(Dataset entries)
..........

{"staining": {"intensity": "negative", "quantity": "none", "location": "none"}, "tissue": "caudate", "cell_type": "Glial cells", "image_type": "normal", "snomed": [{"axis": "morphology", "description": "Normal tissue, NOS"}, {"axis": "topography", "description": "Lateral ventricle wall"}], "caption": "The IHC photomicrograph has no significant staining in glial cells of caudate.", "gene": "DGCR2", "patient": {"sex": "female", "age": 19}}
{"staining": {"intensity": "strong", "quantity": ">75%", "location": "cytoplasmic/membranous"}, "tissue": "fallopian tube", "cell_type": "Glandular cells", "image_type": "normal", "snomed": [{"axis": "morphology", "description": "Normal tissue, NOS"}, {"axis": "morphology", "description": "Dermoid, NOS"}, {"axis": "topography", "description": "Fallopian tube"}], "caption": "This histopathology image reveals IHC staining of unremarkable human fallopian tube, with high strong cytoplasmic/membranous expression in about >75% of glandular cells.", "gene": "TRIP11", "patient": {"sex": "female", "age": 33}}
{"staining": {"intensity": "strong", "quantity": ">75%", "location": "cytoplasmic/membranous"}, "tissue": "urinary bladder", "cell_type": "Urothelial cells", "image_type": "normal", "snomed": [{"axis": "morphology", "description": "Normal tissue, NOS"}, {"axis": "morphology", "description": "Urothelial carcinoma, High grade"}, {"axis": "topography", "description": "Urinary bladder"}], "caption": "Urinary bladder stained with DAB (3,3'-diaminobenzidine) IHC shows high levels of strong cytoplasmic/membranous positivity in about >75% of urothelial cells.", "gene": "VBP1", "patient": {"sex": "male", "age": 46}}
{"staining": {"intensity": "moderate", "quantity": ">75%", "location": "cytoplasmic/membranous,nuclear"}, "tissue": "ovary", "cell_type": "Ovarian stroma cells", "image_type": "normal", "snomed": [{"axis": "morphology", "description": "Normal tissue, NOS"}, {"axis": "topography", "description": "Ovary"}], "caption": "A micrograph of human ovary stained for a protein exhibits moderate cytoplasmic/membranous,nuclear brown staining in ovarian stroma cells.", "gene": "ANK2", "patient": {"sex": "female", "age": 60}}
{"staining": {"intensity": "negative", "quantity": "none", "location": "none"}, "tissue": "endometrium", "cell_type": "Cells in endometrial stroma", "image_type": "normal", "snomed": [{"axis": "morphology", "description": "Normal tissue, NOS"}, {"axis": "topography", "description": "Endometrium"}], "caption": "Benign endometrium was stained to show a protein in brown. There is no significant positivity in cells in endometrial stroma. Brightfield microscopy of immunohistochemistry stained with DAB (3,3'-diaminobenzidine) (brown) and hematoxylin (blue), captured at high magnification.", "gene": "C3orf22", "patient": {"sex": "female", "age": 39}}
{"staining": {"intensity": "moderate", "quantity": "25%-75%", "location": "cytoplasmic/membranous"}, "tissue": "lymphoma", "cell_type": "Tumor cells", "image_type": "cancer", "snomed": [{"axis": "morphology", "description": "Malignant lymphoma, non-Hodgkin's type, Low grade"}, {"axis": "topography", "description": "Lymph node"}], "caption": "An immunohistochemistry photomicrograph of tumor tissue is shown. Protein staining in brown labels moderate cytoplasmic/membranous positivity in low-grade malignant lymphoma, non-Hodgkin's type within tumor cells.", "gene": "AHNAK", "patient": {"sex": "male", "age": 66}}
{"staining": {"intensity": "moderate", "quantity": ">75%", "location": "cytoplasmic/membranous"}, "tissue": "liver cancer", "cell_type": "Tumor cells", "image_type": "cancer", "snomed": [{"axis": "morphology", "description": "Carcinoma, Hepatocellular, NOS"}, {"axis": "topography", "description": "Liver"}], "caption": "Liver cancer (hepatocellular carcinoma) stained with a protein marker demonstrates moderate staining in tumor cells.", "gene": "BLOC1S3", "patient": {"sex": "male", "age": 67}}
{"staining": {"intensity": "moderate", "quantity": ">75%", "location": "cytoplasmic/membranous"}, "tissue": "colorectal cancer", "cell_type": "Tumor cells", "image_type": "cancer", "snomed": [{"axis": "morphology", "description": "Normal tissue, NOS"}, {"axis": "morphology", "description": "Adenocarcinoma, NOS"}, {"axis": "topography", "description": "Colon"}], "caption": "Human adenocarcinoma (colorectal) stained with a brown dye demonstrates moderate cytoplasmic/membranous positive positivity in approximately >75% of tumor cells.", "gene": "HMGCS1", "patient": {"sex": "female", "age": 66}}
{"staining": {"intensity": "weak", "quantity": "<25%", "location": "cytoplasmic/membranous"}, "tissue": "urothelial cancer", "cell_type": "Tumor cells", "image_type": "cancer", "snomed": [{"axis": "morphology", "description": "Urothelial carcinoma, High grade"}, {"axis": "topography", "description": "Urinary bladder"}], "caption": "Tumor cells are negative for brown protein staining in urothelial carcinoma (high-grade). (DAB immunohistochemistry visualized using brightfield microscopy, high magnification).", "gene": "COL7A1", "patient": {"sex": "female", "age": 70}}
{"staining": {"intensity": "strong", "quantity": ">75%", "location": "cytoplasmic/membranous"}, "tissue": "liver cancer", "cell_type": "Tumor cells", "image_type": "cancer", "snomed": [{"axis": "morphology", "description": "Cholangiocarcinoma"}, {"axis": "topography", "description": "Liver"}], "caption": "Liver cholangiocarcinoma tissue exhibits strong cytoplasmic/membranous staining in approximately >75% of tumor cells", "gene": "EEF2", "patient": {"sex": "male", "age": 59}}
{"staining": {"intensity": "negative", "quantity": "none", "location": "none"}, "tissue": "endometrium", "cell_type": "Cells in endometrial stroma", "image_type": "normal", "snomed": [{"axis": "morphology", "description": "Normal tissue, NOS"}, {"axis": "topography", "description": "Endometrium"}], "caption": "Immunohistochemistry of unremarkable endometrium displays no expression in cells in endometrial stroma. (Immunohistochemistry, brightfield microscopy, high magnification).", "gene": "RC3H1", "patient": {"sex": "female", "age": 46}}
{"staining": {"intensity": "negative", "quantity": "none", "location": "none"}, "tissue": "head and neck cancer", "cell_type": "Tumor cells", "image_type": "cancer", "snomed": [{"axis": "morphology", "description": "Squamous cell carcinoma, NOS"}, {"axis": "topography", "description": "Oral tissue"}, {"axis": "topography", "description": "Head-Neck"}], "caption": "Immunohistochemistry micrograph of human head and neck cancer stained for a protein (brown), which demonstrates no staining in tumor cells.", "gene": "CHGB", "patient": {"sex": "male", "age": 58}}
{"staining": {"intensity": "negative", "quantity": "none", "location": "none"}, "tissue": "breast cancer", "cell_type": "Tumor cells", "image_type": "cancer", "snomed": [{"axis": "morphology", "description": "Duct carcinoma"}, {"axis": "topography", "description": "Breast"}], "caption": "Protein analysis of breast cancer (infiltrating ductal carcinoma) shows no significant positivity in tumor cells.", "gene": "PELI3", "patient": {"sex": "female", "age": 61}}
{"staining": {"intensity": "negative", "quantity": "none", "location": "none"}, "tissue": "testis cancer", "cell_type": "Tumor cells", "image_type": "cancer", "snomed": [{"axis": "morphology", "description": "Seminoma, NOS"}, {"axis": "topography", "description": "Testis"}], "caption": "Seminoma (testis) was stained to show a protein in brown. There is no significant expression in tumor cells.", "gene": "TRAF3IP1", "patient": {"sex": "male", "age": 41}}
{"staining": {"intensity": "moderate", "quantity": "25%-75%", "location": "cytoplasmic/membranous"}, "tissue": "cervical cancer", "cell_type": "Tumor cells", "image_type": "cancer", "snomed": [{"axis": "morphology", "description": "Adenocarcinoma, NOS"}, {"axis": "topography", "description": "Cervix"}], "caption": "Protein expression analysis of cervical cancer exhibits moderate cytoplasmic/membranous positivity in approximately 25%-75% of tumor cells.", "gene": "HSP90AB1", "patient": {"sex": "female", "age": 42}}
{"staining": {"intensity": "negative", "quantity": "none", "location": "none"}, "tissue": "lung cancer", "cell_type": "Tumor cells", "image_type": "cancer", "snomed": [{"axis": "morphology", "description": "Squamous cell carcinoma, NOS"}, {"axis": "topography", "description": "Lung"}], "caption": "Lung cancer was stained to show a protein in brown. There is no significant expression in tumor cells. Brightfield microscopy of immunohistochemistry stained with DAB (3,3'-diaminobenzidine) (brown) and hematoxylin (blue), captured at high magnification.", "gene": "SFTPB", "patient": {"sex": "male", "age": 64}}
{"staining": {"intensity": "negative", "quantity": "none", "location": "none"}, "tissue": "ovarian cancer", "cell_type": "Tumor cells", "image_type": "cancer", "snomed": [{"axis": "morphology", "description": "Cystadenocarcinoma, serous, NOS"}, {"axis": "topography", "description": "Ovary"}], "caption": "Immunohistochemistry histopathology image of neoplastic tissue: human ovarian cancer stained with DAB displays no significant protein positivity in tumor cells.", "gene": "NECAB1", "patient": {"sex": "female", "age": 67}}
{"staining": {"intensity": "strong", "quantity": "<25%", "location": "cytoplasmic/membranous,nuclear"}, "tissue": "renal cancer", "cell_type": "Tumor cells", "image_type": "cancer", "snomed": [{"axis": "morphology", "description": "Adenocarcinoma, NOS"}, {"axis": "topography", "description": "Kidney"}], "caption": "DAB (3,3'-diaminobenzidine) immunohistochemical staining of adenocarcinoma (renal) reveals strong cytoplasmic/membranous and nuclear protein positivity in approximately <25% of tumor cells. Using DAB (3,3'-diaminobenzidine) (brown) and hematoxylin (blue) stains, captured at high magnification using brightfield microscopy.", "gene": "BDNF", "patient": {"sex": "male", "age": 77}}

..........

ACTION ITEM:
Begin at the line that has "bladder stained with" in the entries above; stop after the line that has "endometrium was stained". Transcribe exactly those lines and no others.

EXERCISE ANSWER:
{"staining": {"intensity": "strong", "quantity": ">75%", "location": "cytoplasmic/membranous"}, "tissue": "urinary bladder", "cell_type": "Urothelial cells", "image_type": "normal", "snomed": [{"axis": "morphology", "description": "Normal tissue, NOS"}, {"axis": "morphology", "description": "Urothelial carcinoma, High grade"}, {"axis": "topography", "description": "Urinary bladder"}], "caption": "Urinary bladder stained with DAB (3,3'-diaminobenzidine) IHC shows high levels of strong cytoplasmic/membranous positivity in about >75% of urothelial cells.", "gene": "VBP1", "patient": {"sex": "male", "age": 46}}
{"staining": {"intensity": "moderate", "quantity": ">75%", "location": "cytoplasmic/membranous,nuclear"}, "tissue": "ovary", "cell_type": "Ovarian stroma cells", "image_type": "normal", "snomed": [{"axis": "morphology", "description": "Normal tissue, NOS"}, {"axis": "topography", "description": "Ovary"}], "caption": "A micrograph of human ovary stained for a protein exhibits moderate cytoplasmic/membranous,nuclear brown staining in ovarian stroma cells.", "gene": "ANK2", "patient": {"sex": "female", "age": 60}}
{"staining": {"intensity": "negative", "quantity": "none", "location": "none"}, "tissue": "endometrium", "cell_type": "Cells in endometrial stroma", "image_type": "normal", "snomed": [{"axis": "morphology", "description": "Normal tissue, NOS"}, {"axis": "topography", "description": "Endometrium"}], "caption": "Benign endometrium was stained to show a protein in brown. There is no significant positivity in cells in endometrial stroma. Brightfield microscopy of immunohistochemistry stained with DAB (3,3'-diaminobenzidine) (brown) and hematoxylin (blue), captured at high magnification.", "gene": "C3orf22", "patient": {"sex": "female", "age": 39}}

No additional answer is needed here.